Conflict and decay are found throughout the natural world. For instance, organisms must compete with one another for limited environmental resources while decay enables a breakdown of organic materials into their basic components to be reincorporated into living organisms. However, the theme of “Conflict and Decay” can also be applied to human interactions. While the positive implications of scientific and technological progress are clear, the darker side of such innovation is also readily apparent under the service of crime and warfare.
This issue’s review articles tackle the issue of “Conflict and Decay” through an array of topics. Kristen Flint talks about the pros and cons of biodegradable plastic. Mackenzie Foley describes potential new dangers with genetically engineered bioweapons. Barry Chen’s article studies the utility of computer forensics at the intersection of science and law. Xiongfei Zhang addresses recent advances in DNA analysis for archaic genomic sequencing. A discussion on the effect of climate change on the decline of Mayan civilization can be found in Na Eun Oh’s article on climate history. Stephanie Alden has written a review on the remarkable story of the Berlin Patient. Shinri Kamei examines the history of nuclear technology in the military. Finally, Danny Wong investigates whether physician-assisted suicide is legally and ethically justifiable.

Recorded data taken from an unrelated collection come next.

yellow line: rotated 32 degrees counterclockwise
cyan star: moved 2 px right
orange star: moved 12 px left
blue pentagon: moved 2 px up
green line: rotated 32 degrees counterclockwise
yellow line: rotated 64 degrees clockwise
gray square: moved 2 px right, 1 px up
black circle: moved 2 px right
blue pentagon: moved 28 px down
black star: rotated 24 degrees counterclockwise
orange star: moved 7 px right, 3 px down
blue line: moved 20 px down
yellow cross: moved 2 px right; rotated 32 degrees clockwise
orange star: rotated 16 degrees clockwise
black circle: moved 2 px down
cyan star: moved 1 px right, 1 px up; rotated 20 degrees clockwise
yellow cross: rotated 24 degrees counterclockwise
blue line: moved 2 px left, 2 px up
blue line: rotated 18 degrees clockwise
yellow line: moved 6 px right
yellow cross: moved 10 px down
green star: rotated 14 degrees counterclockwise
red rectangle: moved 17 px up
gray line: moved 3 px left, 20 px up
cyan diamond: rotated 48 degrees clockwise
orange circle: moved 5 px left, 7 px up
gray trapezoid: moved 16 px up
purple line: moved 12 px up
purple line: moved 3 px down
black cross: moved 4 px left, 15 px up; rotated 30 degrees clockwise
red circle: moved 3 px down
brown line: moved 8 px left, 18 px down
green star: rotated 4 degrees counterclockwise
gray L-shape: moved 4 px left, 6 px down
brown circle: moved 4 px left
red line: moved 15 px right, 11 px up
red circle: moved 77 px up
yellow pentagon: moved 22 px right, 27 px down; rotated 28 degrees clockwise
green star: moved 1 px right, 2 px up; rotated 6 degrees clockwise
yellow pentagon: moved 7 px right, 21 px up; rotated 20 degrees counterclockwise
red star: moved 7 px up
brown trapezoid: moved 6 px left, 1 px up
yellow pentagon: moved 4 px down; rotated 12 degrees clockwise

Our faculty interview of this issue features Paula Sundstrom, Ph.D., a Professor of Microbiology and Immunology at the Geisel School of Medicine. Dr. Sundstrom’s research interests focus on the molecular mechanisms of fungal pathogenesis in candidiasis, the most common fungal infection in humans.
In addition, we are excited to announce that we are now accepting submissions from students at fellow undergraduate institutions. In this issue, we feature two external submissions. In a review article, Brown Univesrity student Michael Yanagisawa describes the topic of biomimicry inspired from the self-cleaning mechanism of the lotus leaf. In another review article, Riyad Seervai, also of Brown University, summarizes the progress in unveiling sexual reproduction and gametogenesis in Saccharomyces cerevisiae. We look forward to featuring more external articles from undergraduates in our future publications.
Finally, we have recently re-launched our website, “DUJS Online,” which is now updated several times a week. We are also proud to announce the creation of a new comic series, “Interdisciplinary Studies,” which draws out “what-if?” scenarios of famous scientists throughout history. Inspired by members of the DUJS and drawn by Jenny Liu, a talented Dartmouth freshman, this comic will sure to pique your scientific interests and tickle your funny bone.
Thank you for reading the DUJS, and we hope you enjoy this issue.